Text passage:
[Start of section]

If they are actively violent and have committed a crime, hold them until their (expedited) court date (while providing them the option to explore support/therapy and/or access to spiritual counselors), record examinations by psychiatrists/perform them with outside/impartial observation, give the accused legal representation, and let publicly observable courts decide their fate. The option of a jury, witness/family/etc. testimony, and second opinions is imperative to their human rights.
If they have committed no crime (homelessness or being unable to provide for your needs are not crimes), are not violent, and are not a direct threat to themselves or others (and there is no concrete evidence that they will be) - there's nothing you should be able to do to violate their will.
In the latter situation, the best you can do is try to earn their trust and ensure they are provided an environment where they feel safe - providing them with every social support and alternative that they should be entitled to explore for their betterment.

[End of section]

Study material:
[Start of section]

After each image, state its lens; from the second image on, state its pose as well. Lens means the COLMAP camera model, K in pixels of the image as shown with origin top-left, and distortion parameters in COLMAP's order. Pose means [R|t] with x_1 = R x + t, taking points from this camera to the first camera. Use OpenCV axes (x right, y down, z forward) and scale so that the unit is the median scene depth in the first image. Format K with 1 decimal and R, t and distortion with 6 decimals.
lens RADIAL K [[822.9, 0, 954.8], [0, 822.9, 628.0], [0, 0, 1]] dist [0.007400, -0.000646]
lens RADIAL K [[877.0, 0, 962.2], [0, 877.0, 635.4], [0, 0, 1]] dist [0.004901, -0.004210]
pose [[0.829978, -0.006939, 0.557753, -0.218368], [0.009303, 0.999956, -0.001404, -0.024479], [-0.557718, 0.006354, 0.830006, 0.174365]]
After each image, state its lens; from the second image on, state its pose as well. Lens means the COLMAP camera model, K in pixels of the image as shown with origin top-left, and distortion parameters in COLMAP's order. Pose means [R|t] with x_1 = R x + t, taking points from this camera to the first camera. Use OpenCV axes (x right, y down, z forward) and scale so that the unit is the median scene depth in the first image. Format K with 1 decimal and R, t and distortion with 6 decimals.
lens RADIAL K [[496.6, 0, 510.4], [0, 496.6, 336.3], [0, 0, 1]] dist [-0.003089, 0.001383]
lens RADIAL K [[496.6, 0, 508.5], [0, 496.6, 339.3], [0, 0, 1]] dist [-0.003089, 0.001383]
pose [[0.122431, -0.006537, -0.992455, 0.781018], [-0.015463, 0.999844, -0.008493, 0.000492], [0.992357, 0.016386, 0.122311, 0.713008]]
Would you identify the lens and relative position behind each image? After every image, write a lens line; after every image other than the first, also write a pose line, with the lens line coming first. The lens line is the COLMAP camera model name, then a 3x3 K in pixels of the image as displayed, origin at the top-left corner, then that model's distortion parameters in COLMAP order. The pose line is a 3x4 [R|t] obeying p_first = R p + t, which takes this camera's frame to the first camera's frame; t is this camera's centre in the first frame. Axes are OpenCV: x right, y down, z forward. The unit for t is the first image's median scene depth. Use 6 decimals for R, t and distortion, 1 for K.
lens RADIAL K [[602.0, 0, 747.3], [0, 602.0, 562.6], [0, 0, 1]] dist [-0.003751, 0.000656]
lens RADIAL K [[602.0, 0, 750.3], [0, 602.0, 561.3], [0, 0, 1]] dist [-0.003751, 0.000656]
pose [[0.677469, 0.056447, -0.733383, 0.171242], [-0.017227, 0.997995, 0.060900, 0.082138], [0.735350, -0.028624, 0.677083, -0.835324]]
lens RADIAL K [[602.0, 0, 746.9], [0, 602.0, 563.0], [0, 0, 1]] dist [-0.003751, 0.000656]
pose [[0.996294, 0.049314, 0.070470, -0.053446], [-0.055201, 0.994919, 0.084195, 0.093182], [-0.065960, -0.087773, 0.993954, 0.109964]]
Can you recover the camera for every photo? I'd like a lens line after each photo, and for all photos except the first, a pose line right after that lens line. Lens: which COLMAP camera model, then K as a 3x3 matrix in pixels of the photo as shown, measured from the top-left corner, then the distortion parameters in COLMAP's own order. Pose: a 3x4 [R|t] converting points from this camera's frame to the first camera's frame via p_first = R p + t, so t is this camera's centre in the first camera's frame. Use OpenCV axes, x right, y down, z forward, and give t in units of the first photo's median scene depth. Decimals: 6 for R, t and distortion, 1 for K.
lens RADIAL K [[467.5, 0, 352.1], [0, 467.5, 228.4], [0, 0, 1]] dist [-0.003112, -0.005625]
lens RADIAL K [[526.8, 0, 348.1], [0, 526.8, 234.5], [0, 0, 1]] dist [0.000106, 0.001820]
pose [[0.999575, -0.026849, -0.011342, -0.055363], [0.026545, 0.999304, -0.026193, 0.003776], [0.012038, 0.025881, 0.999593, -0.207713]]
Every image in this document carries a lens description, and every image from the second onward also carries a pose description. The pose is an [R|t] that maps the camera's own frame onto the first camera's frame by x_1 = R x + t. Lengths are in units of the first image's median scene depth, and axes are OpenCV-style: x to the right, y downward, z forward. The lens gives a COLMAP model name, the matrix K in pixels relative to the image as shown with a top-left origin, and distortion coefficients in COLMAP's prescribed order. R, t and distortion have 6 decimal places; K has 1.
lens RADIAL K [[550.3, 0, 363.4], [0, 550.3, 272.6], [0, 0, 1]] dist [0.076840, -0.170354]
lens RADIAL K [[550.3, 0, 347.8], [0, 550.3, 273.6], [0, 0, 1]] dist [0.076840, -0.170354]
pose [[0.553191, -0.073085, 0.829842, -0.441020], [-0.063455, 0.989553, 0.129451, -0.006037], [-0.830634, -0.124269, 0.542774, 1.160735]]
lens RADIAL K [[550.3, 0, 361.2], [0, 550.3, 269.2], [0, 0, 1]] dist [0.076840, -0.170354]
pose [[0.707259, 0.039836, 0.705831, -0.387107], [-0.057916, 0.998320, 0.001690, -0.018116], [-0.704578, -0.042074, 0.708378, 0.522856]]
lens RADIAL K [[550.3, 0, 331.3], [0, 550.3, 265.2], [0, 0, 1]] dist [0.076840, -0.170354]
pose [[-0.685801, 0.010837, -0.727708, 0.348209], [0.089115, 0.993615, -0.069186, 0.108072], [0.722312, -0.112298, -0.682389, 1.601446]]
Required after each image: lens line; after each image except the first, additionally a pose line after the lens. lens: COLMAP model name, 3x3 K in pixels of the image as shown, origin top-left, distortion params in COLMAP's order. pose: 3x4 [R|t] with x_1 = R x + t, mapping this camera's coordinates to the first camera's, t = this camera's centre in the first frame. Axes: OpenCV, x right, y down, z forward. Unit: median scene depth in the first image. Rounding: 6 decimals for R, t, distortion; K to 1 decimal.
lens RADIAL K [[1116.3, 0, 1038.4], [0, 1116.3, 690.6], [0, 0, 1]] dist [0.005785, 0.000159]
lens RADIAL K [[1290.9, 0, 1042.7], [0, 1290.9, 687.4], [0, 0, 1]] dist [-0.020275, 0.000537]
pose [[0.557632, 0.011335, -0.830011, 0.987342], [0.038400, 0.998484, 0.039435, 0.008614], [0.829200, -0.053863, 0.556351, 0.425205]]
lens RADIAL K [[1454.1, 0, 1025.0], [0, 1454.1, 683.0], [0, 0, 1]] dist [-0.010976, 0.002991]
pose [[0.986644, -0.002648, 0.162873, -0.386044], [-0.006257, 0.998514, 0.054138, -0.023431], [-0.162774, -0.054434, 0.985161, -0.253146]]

[End of section]

Required action A: Reproduce the passage on involuntary intervention from "If they are" to "their human rights.".
Required action B: State whether each of the following statements agrees with the passage on involuntary intervention, answering yes or no and quoting the words of the passage that decide it: (i) The passage treats homelessness as a crime. (ii) The passage calls for psychiatric examinations to be recorded or carried out under outside observation. (iii) The passage calls the option of a jury imperative to the human rights of the accused.
Required action C: Write what comes next in the passage on involuntary intervention, continuing after its final sentence.

Response area A:
If they are actively violent and have committed a crime, hold them until their (expedited) court date (while providing them the option to explore support/therapy and/or access to spiritual counselors), record examinations by psychiatrists/perform them with outside/impartial observation, give the accused legal representation, and let publicly observable courts decide their fate. The option of a jury, witness/family/etc. testimony, and second opinions is imperative to their human rights.

Response area B:
(i) No: "homelessness or being unable to provide for your needs are not crimes"
(ii) Yes: "record examinations by psychiatrists/perform them with outside/impartial observation"
(iii) Yes: "The option of a jury, witness/family/etc. testimony, and second opinions is imperative to their human rights."

Response area C:
Impoverishment and homelessness are issues that society, and capitalism at large, refuse to address with real solutions. Those solutions are too expensive to those that make policy.
A housing crisis, a depression of wages and rise in cost of living, inaccessibility of timely and cost-efficient health care interventions (mental or otherwise), inaccessibility of drug rehabilitation and a system that punishes drug use criminally, and having no social safety net (to prevent such occurrences of homelessness and lack) is the recipe that creates the situations that these individuals experience.
The headline is not accurate, read the article.